The producer price index (PPI), which measures costs of goods at the factory gate, jumped 6.9 percent year on year last month, beating market expectations of 6.5 percent and marking a five-year high, according to the National Bureau of Statistics (NBS) Tuesday.
The jump was mainly driven by the carry-over effect of last year's price changes and rising prices of raw materials and oil and gas in the global market, according to NBS senior statistician Sheng Guoqing.
Factory-gate prices in the oil and gas extraction industry surged by 58.5 percent during the month, followed by a 38.4 percent gain in coal mining.
On a month-on-month basis, PPI edged up 0.8 percent. While surging commodity prices were a major contributor for the strong rally, the data also pointed to improving domestic demand as China's economy gradually gained strength.
Earlier official data showed China's manufacturing sector has expanded for the sixth month in a row in January, while exports and imports saw a strong rebound.
The PPI has stayed in positive territory since September, when it ended a four-year streak of declines thanks in part to the government's successful campaign to cut industrial overcapacity.
"China's factory reflation is real and a more robust economy is contributing, but with the torrid pace of PPI increases tied to the commodity rally, the outlook for sustained rises is uncertain," noted Tom Orlik, chief Asia Economist at Bloomberg.
For China's economy as a whole, the PPI data offered a broad positive as rising prices could boost corporate profits and help contain financial risks.
Tuesday's data also showed the consumer price index (CPI) grew 2.5 percent year on year last month, fractionally above market expectations of 2.4 percent.
The pace quickened from the 2.1 percent rise in December as the Lunar New Year Holiday pushed up food, transport and travel expenses, according to Sheng.
Food prices, which account for about one-third of China's CPI, went up 2.7 percent, while non-food prices increased 2.5 percent. On a monthly basis, consumer prices went up 1 percent.
Orlik reckons consumer inflation pressure in China will remain moderate, but the rising trend will get close attention from the People's Bank of China.
Wen Bin, an analyst at China Minsheng Banking Corporation, also warned of possible inflationary pressure from the strong PPI growth, predicting a tightening in the central bank's monetary policy.
The central bank has already started to guide market rates higher. In open market operations earlier this month, it raised the lending rates to banks by 10 basis points, a move widely interpreted as a shift towards a more neutral monetary policy as economic fundamentals improved. China's monetary policy in 2017 is set to be "prudent and neutral" to keep appropriate liquidity levels and avoid large injections.

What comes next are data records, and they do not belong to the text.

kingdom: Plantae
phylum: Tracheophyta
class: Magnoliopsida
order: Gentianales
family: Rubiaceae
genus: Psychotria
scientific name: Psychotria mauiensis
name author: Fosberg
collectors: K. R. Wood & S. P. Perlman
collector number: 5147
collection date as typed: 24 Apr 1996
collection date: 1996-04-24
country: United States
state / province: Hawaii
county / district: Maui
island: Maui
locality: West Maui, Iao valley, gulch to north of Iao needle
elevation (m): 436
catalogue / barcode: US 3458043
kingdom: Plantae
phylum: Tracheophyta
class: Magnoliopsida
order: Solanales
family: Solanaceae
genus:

"The central bank is likely to continue on that path in the months ahead, as policy makers lean against excess leverage, yuan weakness and capital outflows, and nascent inflationary pressure," Orlik wrote.
But economists largely ruled out more drastic moves such as benchmark interest rate hikes in the near future amid lingering concerns about the growth outlook. Instead, policymakers will be more likely to continue its use of open market operations and other targeted instruments to adjust liquidity.
On Tuesday, the central bank injected 130 billion yuan (about 18.9 billion U.S. dollars) to the financial system through reverse repos as 230 billion yuan of securities matured, which means 100 billion yuan has been drained from the market.